Les laboratoires de certification, comme par exemple le GIA dans deux affaires récentes, doivent-ils se montrer plus fermes et réfléchir à de meilleures façons de prodiguer leurs services sans failles, afin qu’ils ne fassent pas l’objet de détournements ? Avez-vous des suggestions ?

Le GIA fait de son mieux pour sauvegarder les intérêts de toute l’activité diamantaire. Il y a toujours moyen de s’améliorer et nous leur apportons des retours d’informations et des suggestions. Nous travaillons en étroite collaboration avec eux.

Pour une industrie aussi énorme que l’industrie indienne des bijoux et des diamants, qui reposait sur la confiance jusqu’à il n’y a pas si longtemps, quelles garanties avons-nous à l’heure actuelle que ces fraudes ne vont pas se répéter ? La taille énorme de l’industrie la rend-elle vulnérable à de tels incidents ?

Il y a des tricheurs dans toutes les industries et les individus peu scrupuleux augmentent parallèlement au volume. Chaque société et chaque association doit prendre garde à cela pour préserver son activité.
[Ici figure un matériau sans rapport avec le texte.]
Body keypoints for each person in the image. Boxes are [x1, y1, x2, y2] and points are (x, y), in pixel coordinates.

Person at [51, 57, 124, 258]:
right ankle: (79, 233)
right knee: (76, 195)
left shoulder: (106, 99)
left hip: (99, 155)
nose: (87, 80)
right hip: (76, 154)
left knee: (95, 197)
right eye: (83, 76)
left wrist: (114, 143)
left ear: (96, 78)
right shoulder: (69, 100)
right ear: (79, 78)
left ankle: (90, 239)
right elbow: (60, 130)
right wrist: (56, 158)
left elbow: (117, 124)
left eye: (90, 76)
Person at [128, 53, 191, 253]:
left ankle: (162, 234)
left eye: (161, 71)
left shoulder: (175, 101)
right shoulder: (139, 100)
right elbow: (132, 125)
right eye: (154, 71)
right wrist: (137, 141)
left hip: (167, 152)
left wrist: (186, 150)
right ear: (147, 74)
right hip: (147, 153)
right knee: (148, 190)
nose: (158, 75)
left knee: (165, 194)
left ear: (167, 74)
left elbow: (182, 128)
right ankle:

Tout le monde sait que des fraudes et des problèmes de même ampleur, voire pires, se produisent aussi dans d’autres pays mais ils ne prennent pas les mêmes proportions qu’ici. Pensez-vous que le battage médiatique et le sensationnalisme de la presse ont nui à l’industrie diamantaire indienne ?

Étant donné que nous sommes le plus grand fournisseur de diamants au monde, il est évident que nous sommes toujours en ligne de mire.

On dirait bien que les diamants de laboratoire sont destinés à durer. Faut-il les considérer comme une « menace » ? On sait que l’industrie indienne n’est pas contre les synthétiques ou les diamants de laboratoire en soi mais qu’elle demande des « déclarations » des synthétiques pour que les deux activités cohabitent harmonieusement. Qu’en dites-vous ?

Je l’ai dit, nous ne sommes pas réfractaires à l’industrie des diamants de laboratoire. Bien entendu, ils vont durer. Le seul problème reste le fait qu’ils soient mélangés et vendus en tant que diamants naturels. Nous nous opposons fermement à cette pratique.

Je pense que, si l’on agit avec éthique, il y a de la place pour les deux produits. Les consommateurs achèteront l’un ou l’autre, en fonction de leur budget et des prix.

Je crois aussi que si les consommateurs n’ont plus foi dans les diamants, tous les produits, qu’ils soient naturels ou synthétiques, seront durement touchés. Il faut bien se souvenir que nous ne vendons pas des articles essentiels à la vie, des produits d’importance vitale. Nous proposons un article de luxe, il faut donc le préserver à tout prix pour notre propre survie. C’est pourquoi je crois vraiment qu’il faut punir les contrevenants.